In 2018, WRDA included language that was essential for irrigators in the Klamath Basin to effectively use $10 million in drought relief funds that the lawmakers had previously secured. The new bill provides clear flexibility in how the relief may be used, enabling irrigators to access the funding when there is a severe shortage of water.
“Through drought, the global pandemic, and most recently these unprecedented wildfires, Klamath Basin irrigators have shown they’re committed to working collaboratively with the many water stakeholders in the region, and it is critical that the federal government steps up to be a strong partner to their efforts,” said Merkley, who worked with the Bureau of Reclamation to develop the legislation. “To ensure that farming and ranching have a strong future in the Basin, we need to get through this drought and work on long-term solutions to our water supply challenges. This fix will help us do that.”
“This legislation frees up urgently needed resources for farmers and ranchers in the Klamath Basin to help survive a 2020 that’s proven incredibly difficult with a brutal combination of drought, wildfires and COVID-19’s economic fallout,” Wyden said. “This bipartisan and collaborative solution takes a solid step forward for the Basin this year that can be built upon in the years ahead to reach a resolution to longstanding water supply challenges.”
“Irrigators in the Klamath Basin are enduring another challenging, drought-stricken year, and we need to ensure they have the tools to get through it.
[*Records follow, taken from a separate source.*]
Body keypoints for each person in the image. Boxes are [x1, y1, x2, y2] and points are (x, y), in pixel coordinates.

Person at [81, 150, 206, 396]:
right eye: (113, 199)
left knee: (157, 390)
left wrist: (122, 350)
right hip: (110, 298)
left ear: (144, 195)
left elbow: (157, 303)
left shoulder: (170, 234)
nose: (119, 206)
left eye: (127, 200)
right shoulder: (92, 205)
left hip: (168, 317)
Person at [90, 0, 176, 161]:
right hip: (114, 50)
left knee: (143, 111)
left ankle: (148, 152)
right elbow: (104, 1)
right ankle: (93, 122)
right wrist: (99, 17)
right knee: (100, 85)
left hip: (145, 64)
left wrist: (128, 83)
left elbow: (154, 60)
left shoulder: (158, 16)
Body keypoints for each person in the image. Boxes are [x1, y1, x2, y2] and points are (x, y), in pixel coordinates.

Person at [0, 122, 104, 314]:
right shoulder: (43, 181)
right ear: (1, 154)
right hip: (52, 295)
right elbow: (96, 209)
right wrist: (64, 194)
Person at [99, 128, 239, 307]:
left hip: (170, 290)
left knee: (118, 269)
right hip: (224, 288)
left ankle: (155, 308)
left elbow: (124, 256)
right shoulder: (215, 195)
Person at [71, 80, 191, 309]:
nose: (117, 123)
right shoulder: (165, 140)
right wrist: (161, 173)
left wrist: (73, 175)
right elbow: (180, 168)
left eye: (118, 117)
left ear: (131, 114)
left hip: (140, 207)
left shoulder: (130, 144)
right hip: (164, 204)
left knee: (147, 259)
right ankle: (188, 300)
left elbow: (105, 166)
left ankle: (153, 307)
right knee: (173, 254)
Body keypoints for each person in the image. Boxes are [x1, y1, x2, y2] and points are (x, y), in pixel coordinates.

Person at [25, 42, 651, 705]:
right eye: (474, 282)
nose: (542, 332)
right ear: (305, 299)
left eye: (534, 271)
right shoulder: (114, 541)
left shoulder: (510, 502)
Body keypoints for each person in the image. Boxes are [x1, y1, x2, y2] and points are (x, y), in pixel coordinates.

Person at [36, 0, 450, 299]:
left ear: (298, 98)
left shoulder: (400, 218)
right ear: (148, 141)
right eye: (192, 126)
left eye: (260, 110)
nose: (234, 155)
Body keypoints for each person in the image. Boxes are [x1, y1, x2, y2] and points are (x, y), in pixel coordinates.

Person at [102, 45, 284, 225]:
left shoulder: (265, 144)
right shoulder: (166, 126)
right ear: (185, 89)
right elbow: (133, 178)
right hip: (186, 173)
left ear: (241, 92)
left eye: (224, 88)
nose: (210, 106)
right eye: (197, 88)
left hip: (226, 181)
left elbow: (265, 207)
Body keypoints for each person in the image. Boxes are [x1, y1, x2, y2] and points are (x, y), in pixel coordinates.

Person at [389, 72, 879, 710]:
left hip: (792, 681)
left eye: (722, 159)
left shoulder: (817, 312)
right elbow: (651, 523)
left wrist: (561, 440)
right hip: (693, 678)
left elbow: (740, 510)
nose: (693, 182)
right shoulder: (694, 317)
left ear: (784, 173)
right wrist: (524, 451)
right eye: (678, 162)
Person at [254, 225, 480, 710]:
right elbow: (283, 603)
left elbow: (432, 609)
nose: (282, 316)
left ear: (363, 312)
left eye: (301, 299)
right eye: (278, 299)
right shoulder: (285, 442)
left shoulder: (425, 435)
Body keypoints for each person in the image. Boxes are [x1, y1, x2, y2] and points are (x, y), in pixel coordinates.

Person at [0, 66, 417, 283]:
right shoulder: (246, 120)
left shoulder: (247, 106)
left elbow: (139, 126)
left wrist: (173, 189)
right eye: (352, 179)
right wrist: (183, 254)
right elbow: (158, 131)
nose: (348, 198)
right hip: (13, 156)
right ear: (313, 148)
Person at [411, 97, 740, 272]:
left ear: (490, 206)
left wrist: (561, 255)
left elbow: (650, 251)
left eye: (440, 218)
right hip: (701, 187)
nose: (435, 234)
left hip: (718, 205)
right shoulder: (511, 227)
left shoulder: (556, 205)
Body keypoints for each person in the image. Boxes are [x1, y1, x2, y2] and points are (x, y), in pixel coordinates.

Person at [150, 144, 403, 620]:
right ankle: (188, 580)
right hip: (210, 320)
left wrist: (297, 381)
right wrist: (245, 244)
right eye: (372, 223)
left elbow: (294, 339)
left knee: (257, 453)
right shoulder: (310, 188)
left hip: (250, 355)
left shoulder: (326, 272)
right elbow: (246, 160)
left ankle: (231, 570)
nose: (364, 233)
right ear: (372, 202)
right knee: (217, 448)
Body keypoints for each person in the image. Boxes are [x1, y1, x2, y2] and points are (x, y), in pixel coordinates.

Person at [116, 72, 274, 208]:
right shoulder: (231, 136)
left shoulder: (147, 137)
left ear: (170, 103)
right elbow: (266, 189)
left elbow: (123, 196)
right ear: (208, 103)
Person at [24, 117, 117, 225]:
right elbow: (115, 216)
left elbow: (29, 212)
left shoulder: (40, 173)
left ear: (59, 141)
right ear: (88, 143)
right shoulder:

We also need to be prepared if our farmers get hit with severe drought conditions in the years ahead,” said Walden. “The Bureau of Reclamation needs the authority to use the funds we already secured to implement measures such as groundwater pumping and other priorities for our irrigators. This bill will ensure the Bureau of Reclamation has that authority for the next four years to help farmers, ranchers, and water users navigate the current water year and survive the difficult water years we may face in the near future. I look forward to continuing to work with my colleagues in Congress, the Trump Administration, local officials, and community members to find lasting solutions to water issues in the Klamath Basin.”
Merkley used his seat on the Senate Environment and Public Works Committee to include the language in the Senate’s Water Resources Development Act (WRDA) reauthorization. With WRDA stalled, Merkley pivoted and introduced the language with Wyden as a stand-alone bill. Walden introduced the companion legislation in the House.
The original language authorized up to $10 million a year for the U.S. Bureau of Reclamation to work with the farming and ranching community to develop and implement strategies to align water demand with available supply. This technical correction clarifies the authority for irrigators to access the funds for strategies such as land idling and groundwater pumping in times of drought.